OK, I fiddled with this some more and figured out that my limitation in going up in number of tones for the multitone test was the FFT size. The highest I could use repeatedly without the app crashing was 400 with the max FFT of 4 million (vs. FFT=1M in all previous tests). What shows up with FFT 4M and with all multitone numbers from 200 up is a stable picture of some 0.7-0.8 dB dips at 2k, 6k, 10k, 13k and 17k.
MT200:
, MT300:
, MT400:
Lower numbers of multitones start to not reflect this as well going down from 100, and lower FFT sizes also start to smooth this out and make them look like fewer and fewer dips as I go down. I got it to work once with 500 multitones but it threw an error during the run and then didn't compute the FR once it was done, but it did give me the base spectral plot, and if you look closely at the spike tips the same dips are there in the same spots:
They don't quite look sinusoidal, but I would still bet on this being based on the DAC's in-band ripples (one of the options suggested by
@solderdude), just made a lot worse by the amp section, because the DAC's datasheet says these ripples should all be sub-0.01 dB no matter what filter you choose.
This doesn't look like an artifact created by the software itself or by pkane's choice of how to space his multitones apart, because the biggest differences are seen when I test different DAC/amps:
Cheapo dongle JCally JM6 Pro (CX31993):
Half decibel wobbles, heard them as treble grain/mush in the original listening test.
Also cheap AkLiam PD4 (CS43131, discontinued, maybe their PD4 Plus, PD5, PD6 etc. perform better):
Interestingly, a similar response shows up for the 2015 iFi Micro iDSD (first edition with the silver housing, Burr-Brown chip):
A bit fewer wobbles and somewhat lower in amplitude, should sound better but still has that "inflatable mattress response".
I'd say that was simply the state of the art at the time, but there did seem to be other devices around in 2015 that went for more of a KA17 approach with far fewer dips but more audible in amplitude, e.g. for the Oppo HA-2 (ES9018Q2M, line-out, MT400, FFT=4M):
And of course the star of the show so far, the HiBy FC3 (ES9281pro) with its pristine response, probably because it's such a simple device, almost just a "DAC chip with cable connectors", which I'm betting is why it can perform so close to the chip's datasheet specs:
(Thanks again to
@Serge Smirnoff for pointing out this beautiful performer via his Df-metric results page.)

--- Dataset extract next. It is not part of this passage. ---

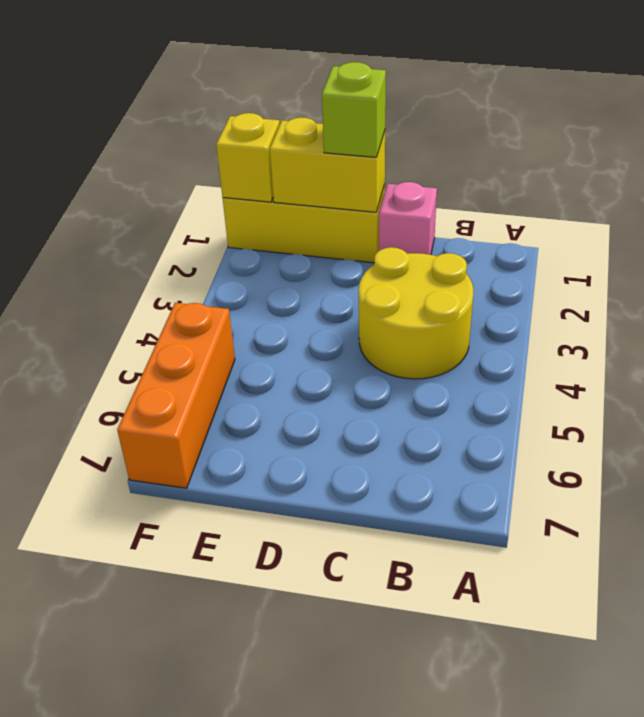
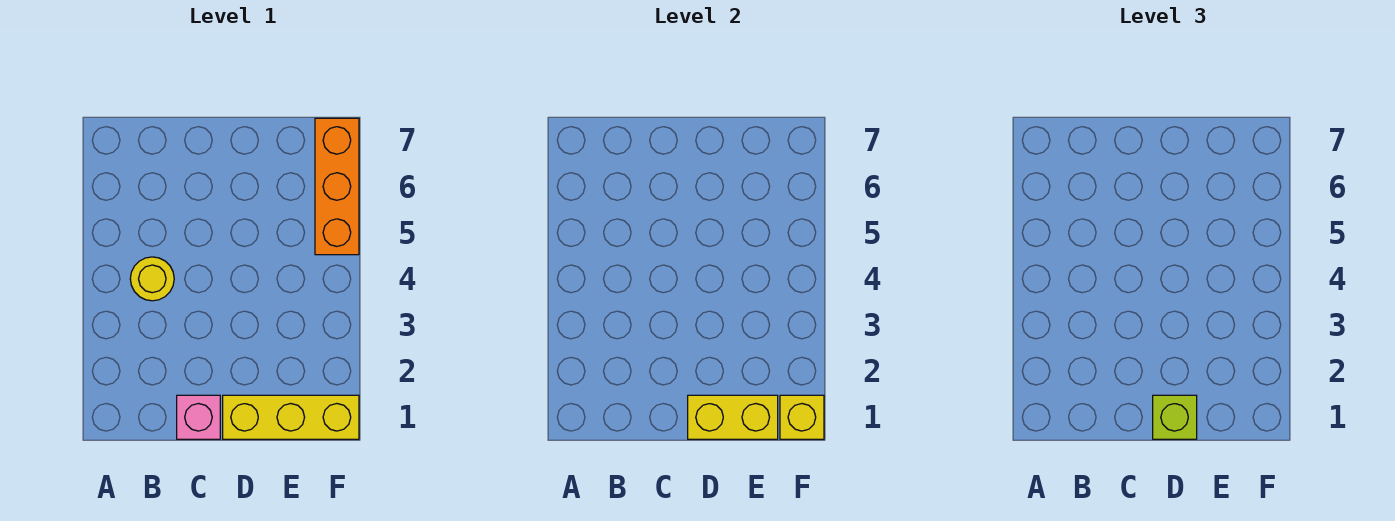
yellow 2x2 round brick [359,247,474,379] -> yellow 1x1 round brick [130,257,174,301]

And since I actually started yesterday's tests with Solderdude's suggestion to put white noise through the KA17, I can now show it because we know better what to look for:
Audacity is dumb and doesn't let us zoom as much as we'd like on the Plot Spectrum graph, I had to drag the window partially off-screen to enlarge it a bit, and I got 1-dB gridlines. Even at this resolution you can still see the dips are there, maybe not the 2k one but there's a 5-6k, a 10k, a 13k and a 17-ish k. Much subdued, probably within 0.2 dB of amplitude delta, but still there, and could be still audible.
I think these ripple effects are not revealed as well by white noise as the randomness of the signal probably doesn't allow the oscillatory phenomena that must be the root cause of such behavior to ramp up over time as they would with a stable input. But even that doesn't completely hide the problem. With music I think the effect comes out far closer to what we see with multitone.

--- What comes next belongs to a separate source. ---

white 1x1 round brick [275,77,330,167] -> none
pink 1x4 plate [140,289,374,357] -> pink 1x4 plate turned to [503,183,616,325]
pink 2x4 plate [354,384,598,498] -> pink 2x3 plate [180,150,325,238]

The next thing I want to try is to measure with all the different KA17 filter options, see if that's really where this whole thing starts. Everything up to now has been with the linear-phase fast-rolloff aka. "FAST" in the menu. (What this also makes me wonder is what filter is pre-selected in the HiBy FC3 - maybe that superb flatness in the audio band comes at the cost of subpar attenuation in the stopband, and of higher aliasing problems, though I'd bet that's far less audible than 0.2-0.8 dB passband ripples and might have been a smart trade-off.)